- [TEXTO PARA ANÁLISE]:
=-=-=-=-=

Foto: Matheus José Maria
Foto: Matheus José Maria

"A gente tem que trabalhar para ganhar o dia. Sem trabalho não tem graça. O trabalho ajuda muito." Ume Shimada, 93 anos, empreendedora.

 

Ume Shimada é filha caçula de um casal de imigrantes japoneses - Katsume Sugano e Kikuno Sugano, que chegaram ao Brasil em 1913. Nasceu em Registro em 1927. Casou-se aos 25 anos com o imigrante Akira Shimada, falecido há 10 anos. Teve seis filhos, três homens e três mulheres. 

Em toda sua vida, Ume foi empreendedora. Foi professora de corte e costura, ganhou o sítio Shimada de sua mãe, no qual chegou a produzir treze produtos, vendidos na Baixada Santista. Comprou uma barraca de feira e um caminhão, tornando-se feirante durante seis anos na Grande São Paulo. Comprou uma ótica no bairro da Aclimação, onde ficou residente. Hoje, três de seus filhos estão no ramo de ótica.

Foi pioneira na produção de moti1 artesanal em São Paulo, chegando a processar 30 sacos de arroz moti aos finais de ano. Foi também pioneira na plantação de lichia em Registro, há 25 anos.

Em 2004, reassumiu o Sítio Shimada, que estava arrendado, e continuou com a produção de brotos de chá e lichia.

Em novembro de 2014, inaugurou sua pequena fábrica de chá preto artesanal com a intenção de não deixar a produção do chá morrer, estimulando outros produtores. Por conta disso, recebeu homenagens, participou de três festivais de chá preto no Japão e faz grande sucesso na mídia nacional e internacional com seu chá.

A Revista Mais 60 conversou com Ume Shimada para saber mais sobre sua rotina, família e histórias de vida.

 

Mais 60 Ume, começamos as entrevistas com pessoas especiais, como a senhora, pedindo para contar um pouco da história de vida, onde a senhora nasceu...

Ume Eu nasci aqui, sou brasileira purinha.

E seus pais vieram para cá.... Como foi?

=-=-=-=-=

- [TAREFAS DO EXERCÍCIO]:
A – Com base no perfil de Ume Shimada, explique em uma a três frases por que ela inaugurou a pequena fábrica de chá preto artesanal em novembro de 2014.
B – Transcreva o trecho do perfil de Ume Shimada entre "Foi pioneira na" e "histórias de vida.", inclusive.
Os dados não são necessários para este exercício.

Dados de análise de gráficos:
=-=-=-=-=

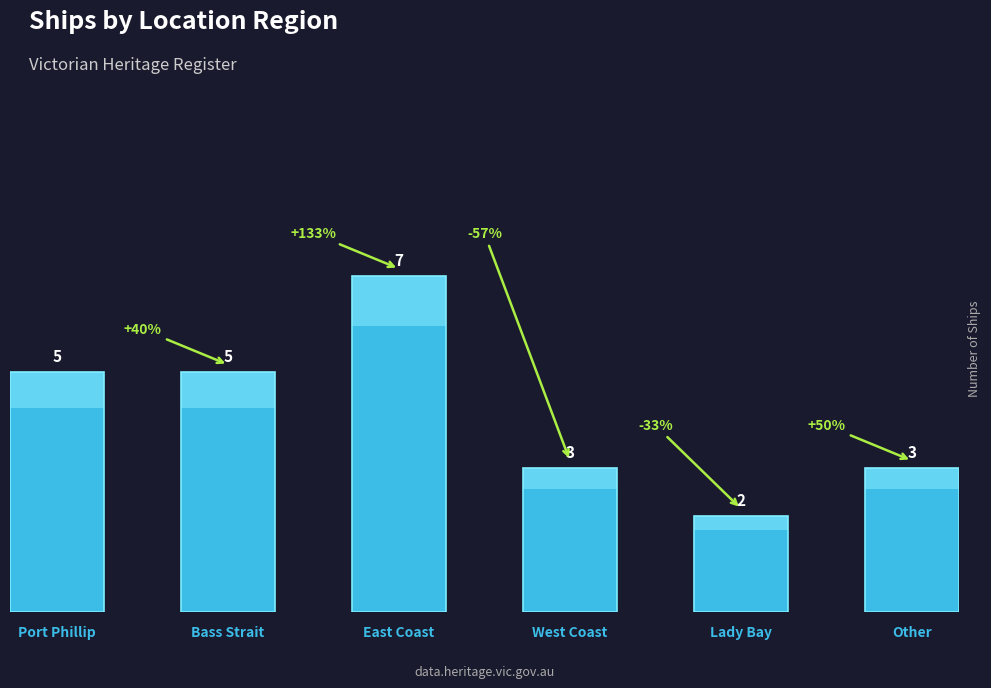

True or false: the data shows 11 at East Coast.

False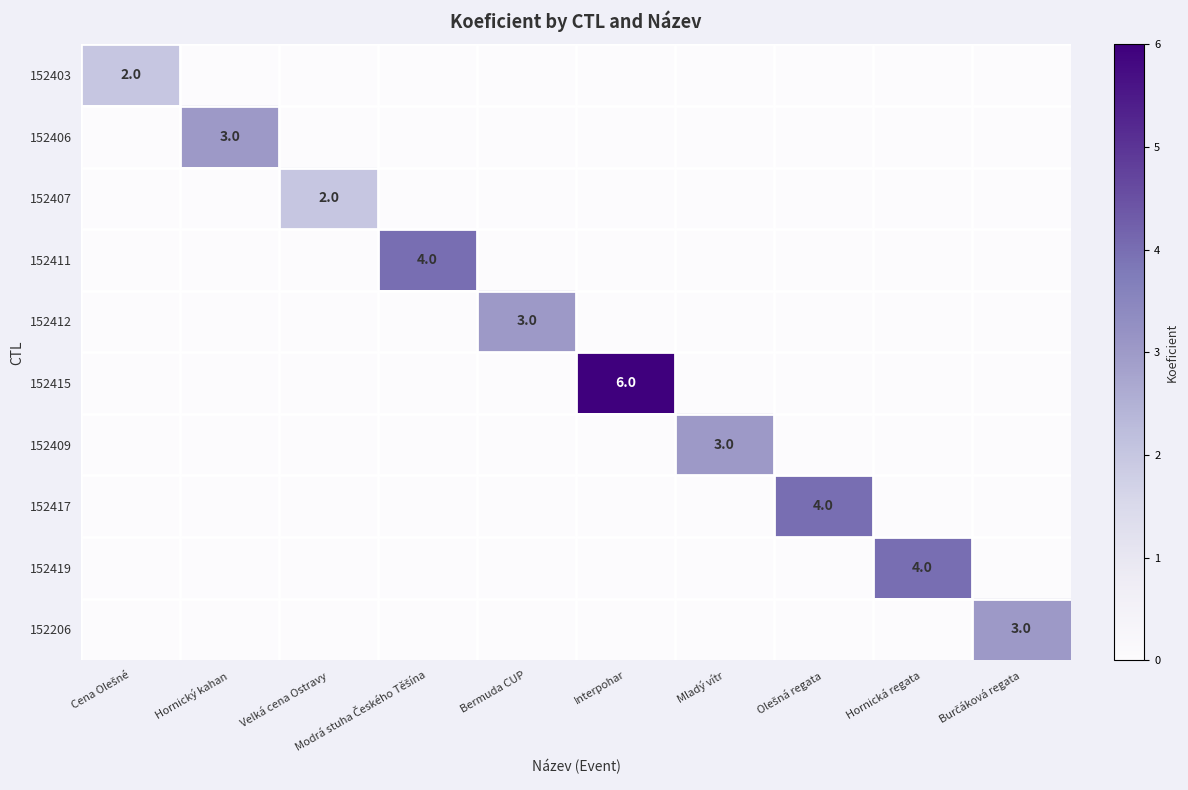

List the labels in order of 152411 value, smallest first.

Cena Olešné, Hornický kahan, Velká cena Ostravy, Bermuda CUP, Interpohar, Mladý vítr, Olešná regata, Hornická regata, Burčáková regata, Modrá stuha Českého Těšína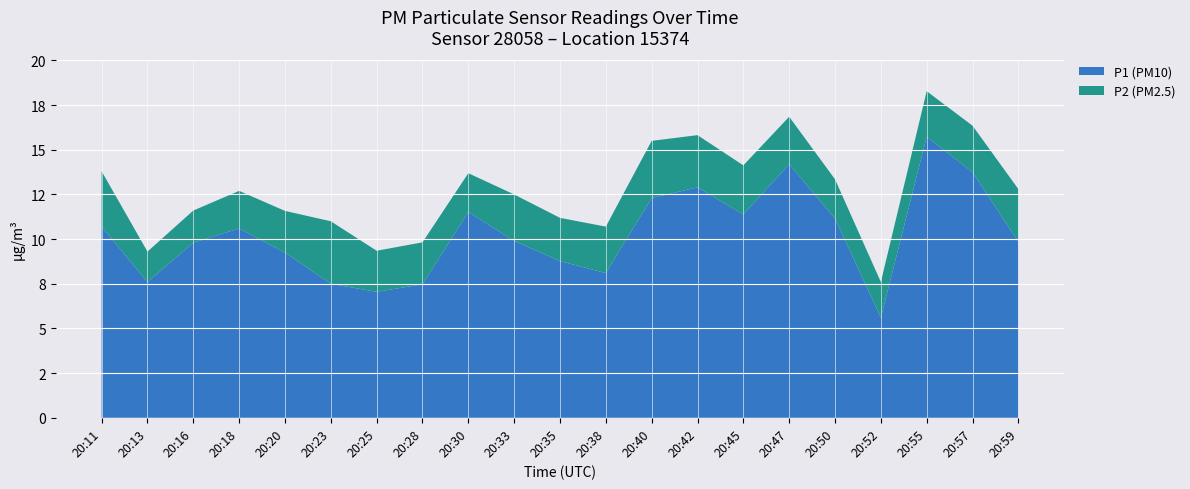

Reading left to right, transcribe all the data shown in this chart.

P1: 20:11=10.7	20:13=7.6	20:16=9.8	20:18=10.6	20:20=9.2	20:23=7.5	20:25=7.0	20:28=7.5	20:30=11.5	20:33=9.9	20:35=8.8	20:38=8.1	20:40=12.3	20:42=12.9	20:45=11.4	20:47=14.2	20:50=11.2	20:52=5.6	20:55=15.7	20:57=13.8	20:59=9.8
P2: 20:11=3.1	20:13=1.7	20:16=1.8	20:18=2.1	20:20=2.3	20:23=3.5	20:25=2.3	20:28=2.4	20:30=2.2	20:33=2.6	20:35=2.4	20:38=2.6	20:40=3.2	20:42=2.9	20:45=2.8	20:47=2.6	20:50=2.2	20:52=2.0	20:55=2.5	20:57=2.6	20:59=3.0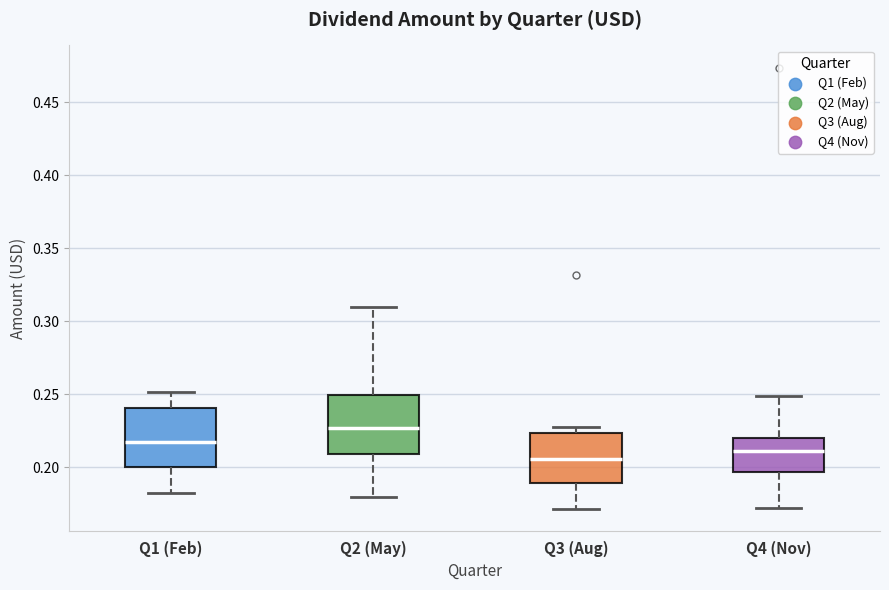

Where is the lower edge of the box for Q1 (Feb) on the y-axis? The values are not printed on the chart, so give them approximately, as read against the axis.

0.200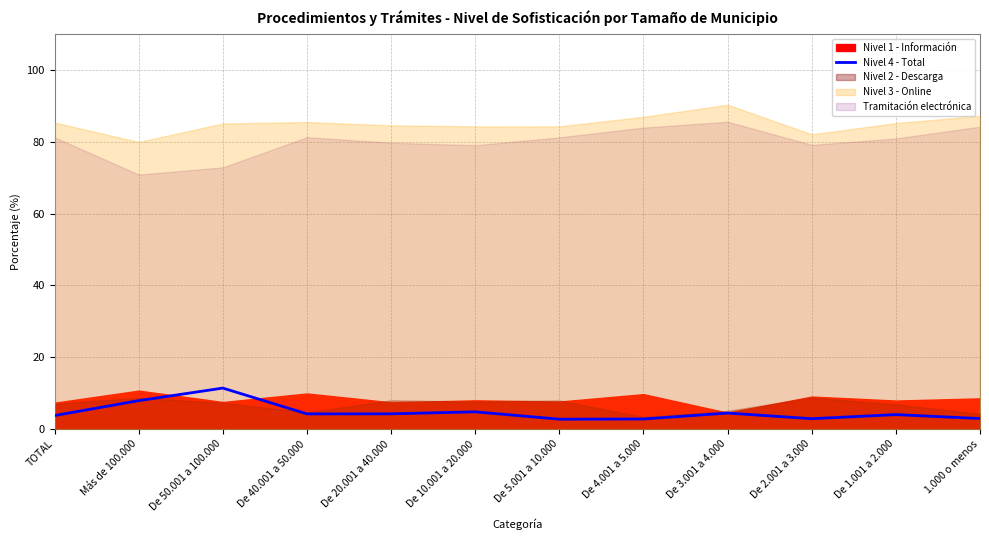

What is the difference between the maximum and minimum values?

8.7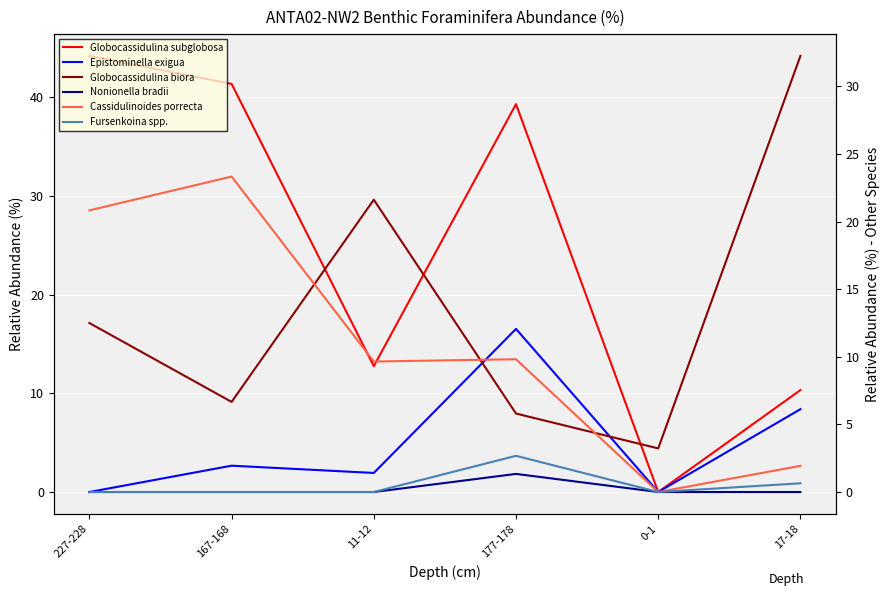

How many lines are shown in the chart?

6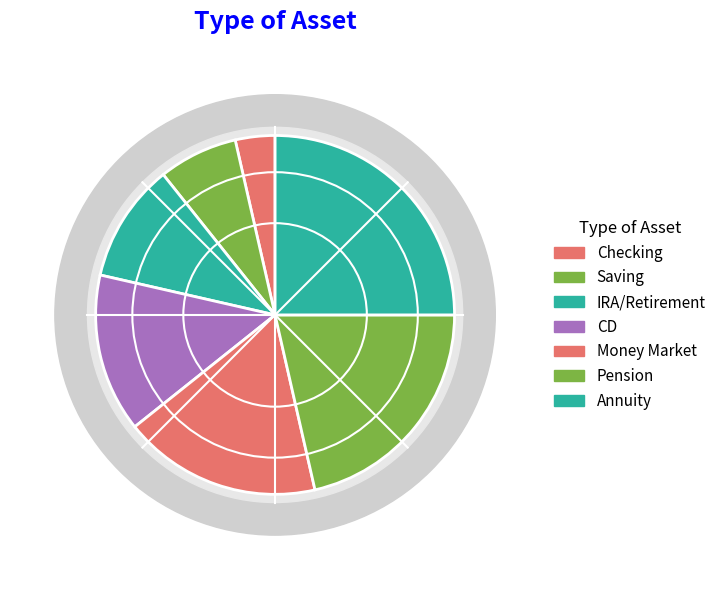

True or false: Money Market accounts for 18% of the total.

True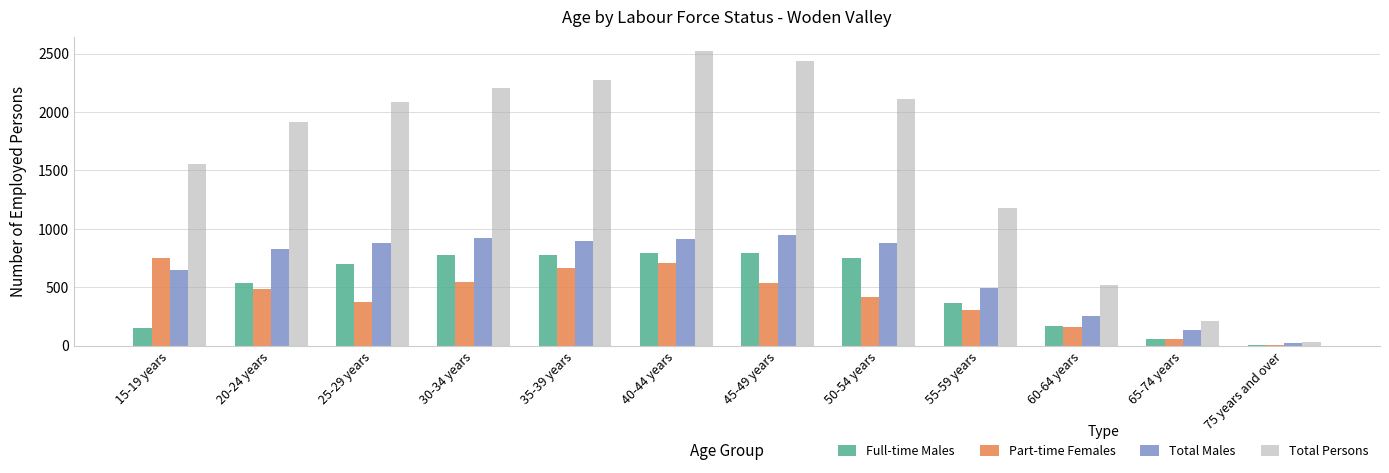

Where is Total Persons nearest to the value 1276?

55-59 years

=-=-=-=-=

- [SUAS RESPOSTAS]:
A – Ela inaugurou a fábrica com a intenção de não deixar a produção do chá morrer. Também queria estimular outros produtores.

B –
Foi pioneira na produção de moti1 artesanal em São Paulo, chegando a processar 30 sacos de arroz moti aos finais de ano. Foi também pioneira na plantação de lichia em Registro, há 25 anos.

Em 2004, reassumiu o Sítio Shimada, que estava arrendado, e continuou com a produção de brotos de chá e lichia.

Em novembro de 2014, inaugurou sua pequena fábrica de chá preto artesanal com a intenção de não deixar a produção do chá morrer, estimulando outros produtores. Por conta disso, recebeu homenagens, participou de três festivais de chá preto no Japão e faz grande sucesso na mídia nacional e internacional com seu chá.

A Revista Mais 60 conversou com Ume Shimada para saber mais sobre sua rotina, família e histórias de vida.